Frequently Asked Questions
Do I need to understand blockchain technology to trade perpetual futures?
No. While a basic understanding of wallets and transactions is helpful for initial setup, you do not need to be a developer or understand smart contract internals. Trading interfaces like Hyperdash abstract away the blockchain complexity and present a familiar trading experience. You need to know how to set up a wallet, deposit funds via the bridge, and connect to the platform. After that, the daily trading experience is very similar to what you know from CFD platforms.
What happens if I send funds to the wrong address?
Blockchain transactions are irreversible once confirmed. If you send funds to an incorrect address, there is no way to reverse or cancel the transaction. This is why you must double-check all wallet addresses before confirming any transaction and use small test transactions when sending to a new address for the first time. This responsibility is part of self-custody, and it is a habit CFD traders should develop carefully during their transition.
Can I trade forex pairs on perpetual futures platforms?
Hyperliquid primarily lists cryptocurrency perpetual futures, including major pairs like BTC-USD and ETH-USD as well as a broad range of altcoin perps. Some decentralized platforms are beginning to offer forex and commodity perps, but the selection is currently more limited than what full-service CFD brokers provide. Most traders transitioning from CFDs start with crypto perps and find that the volatility, liquidity, and 24/7 market hours provide ample trading opportunities.

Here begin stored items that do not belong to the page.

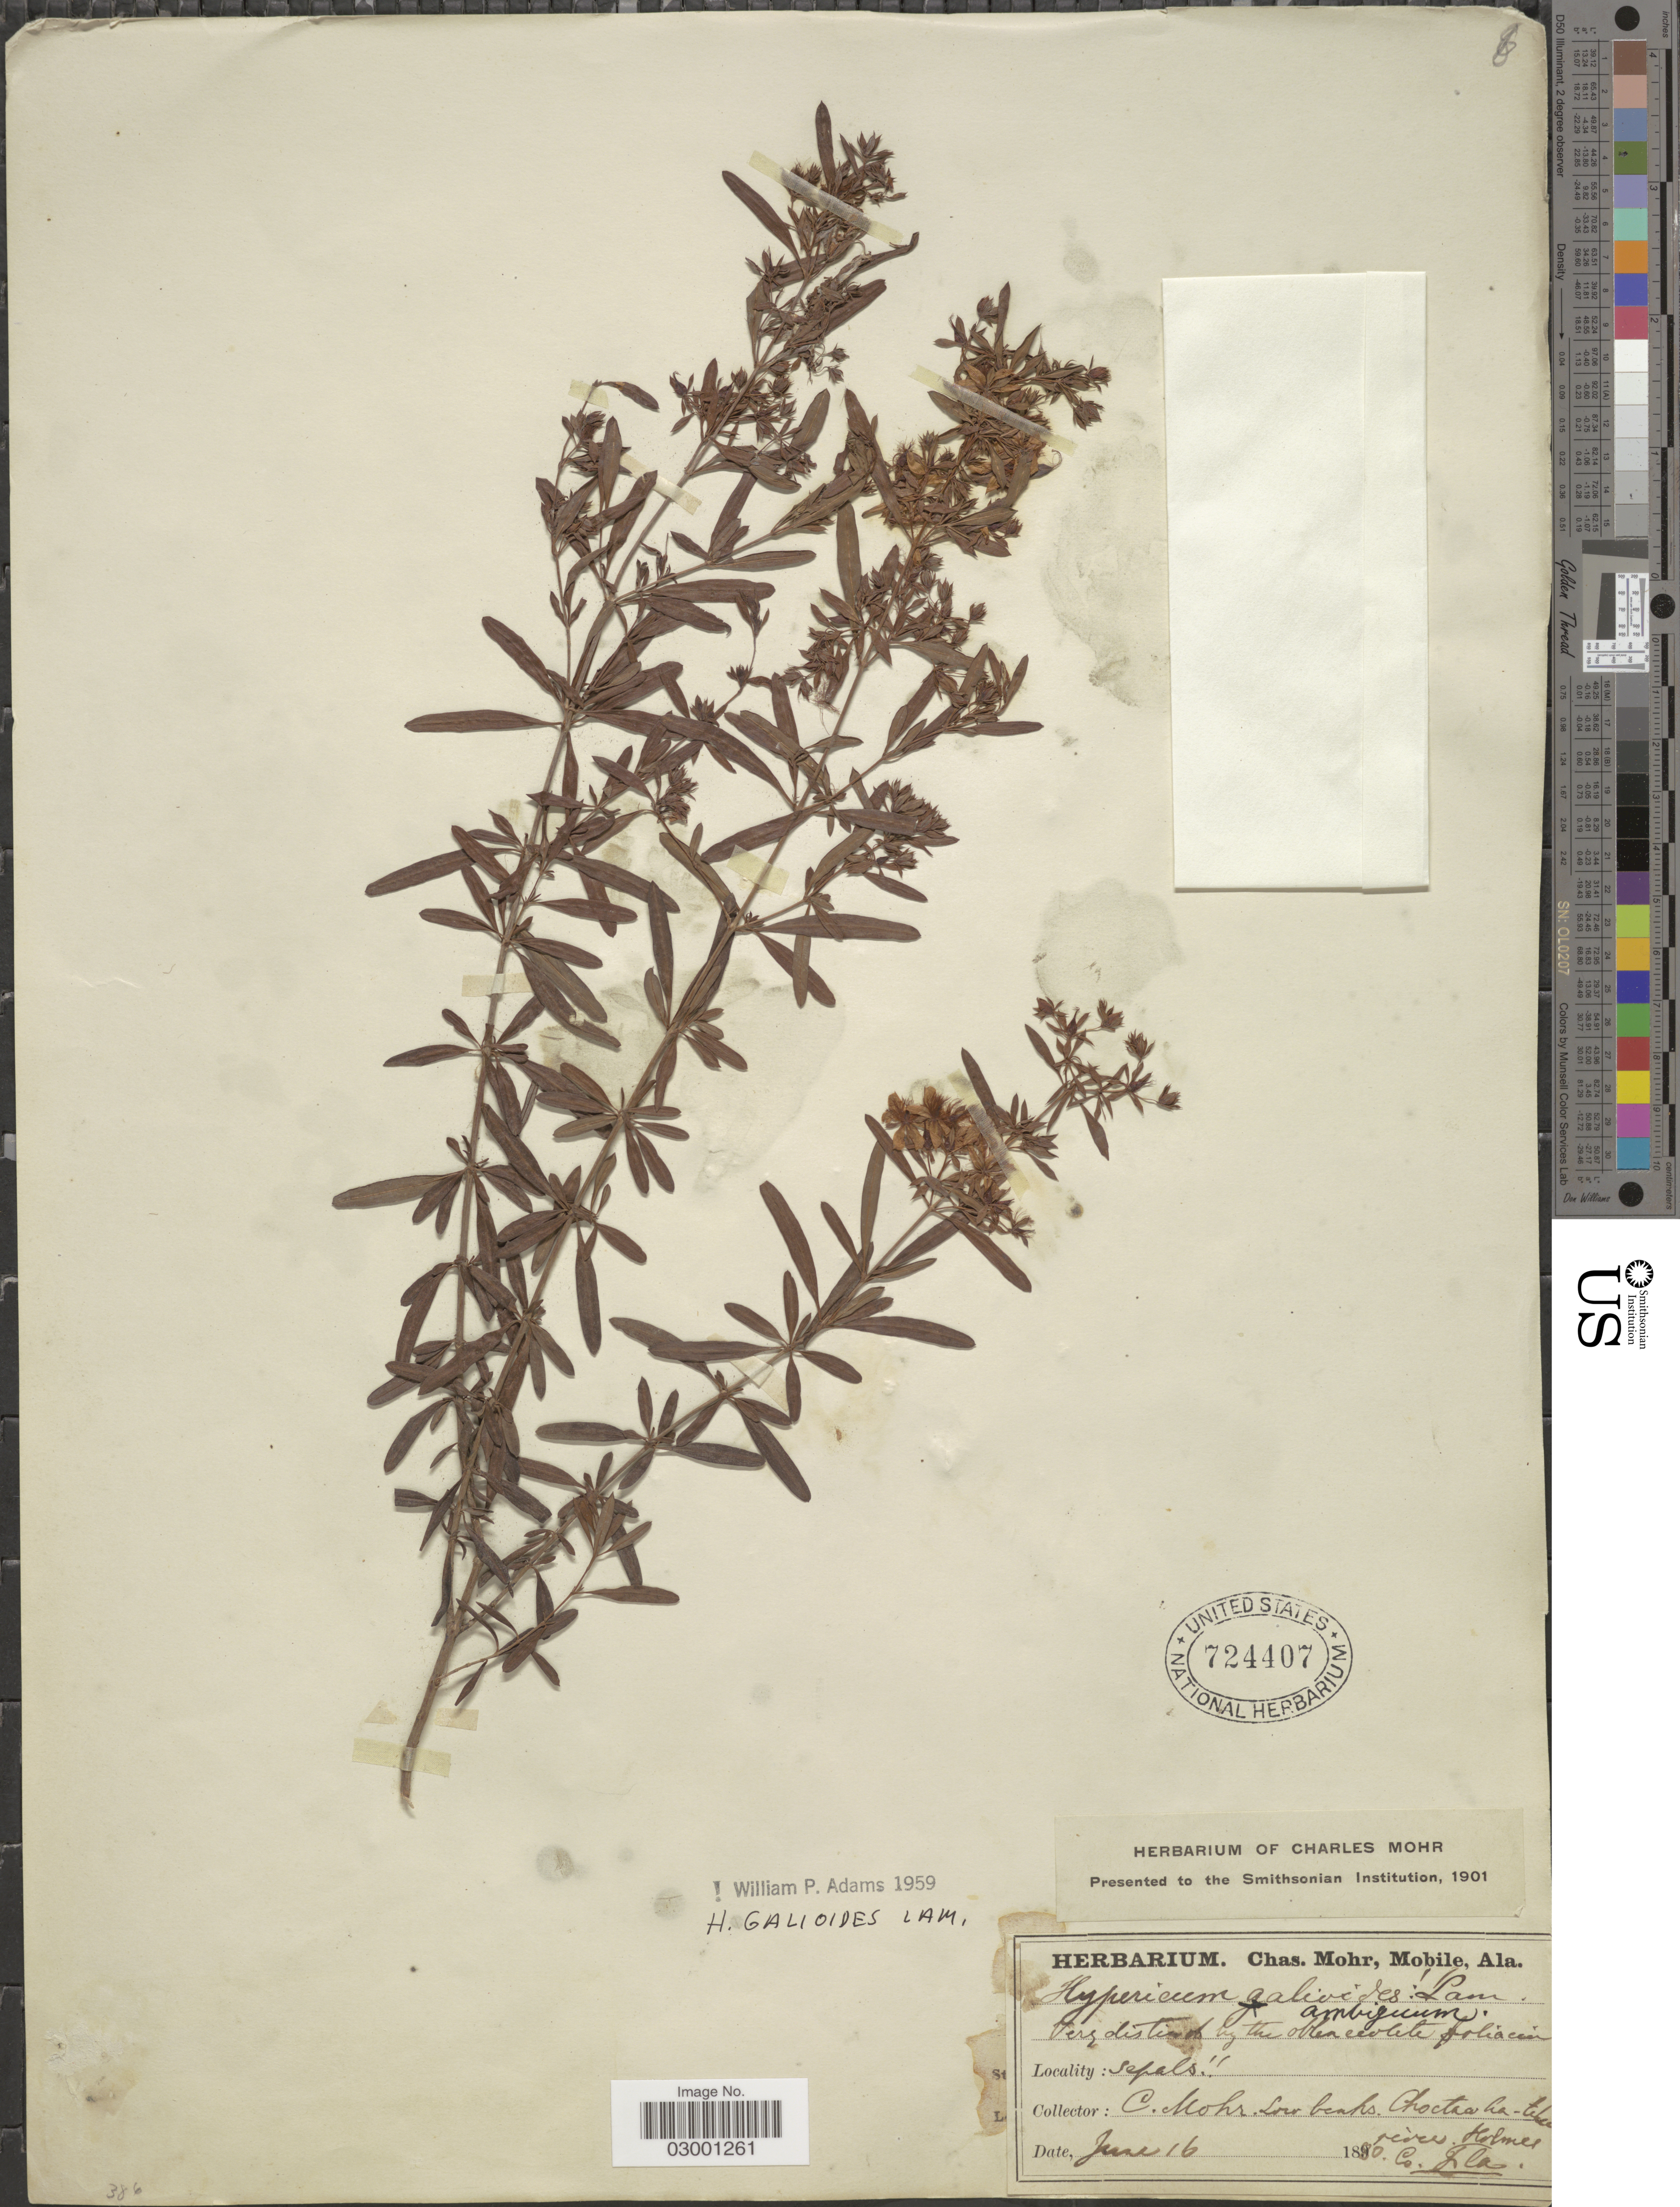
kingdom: Plantae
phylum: Tracheophyta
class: Magnoliopsida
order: Malpighiales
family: Hypericaceae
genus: Hypericum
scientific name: Hypericum galioides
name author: Lam.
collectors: Mohr, C. T. (herbarium)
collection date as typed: Transcribed d/m/y: /6/16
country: United States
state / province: Florida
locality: Low banks Choctawha - tchee river Holmes Co.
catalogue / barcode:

How do I know my funds are safe on Hyperliquid?
Your funds on Hyperliquid are secured by the protocol's audited smart contracts. Because Hyperliquid operates on a public blockchain, the protocol's reserves and state are transparent and verifiable by anyone at any time. Your trading margin is managed by deterministic smart contract logic, and funds not being used as margin remain in your wallet under your exclusive control. This is a more transparent and verifiable security model than relying on a CFD broker's assurances about fund segregation and financial stability.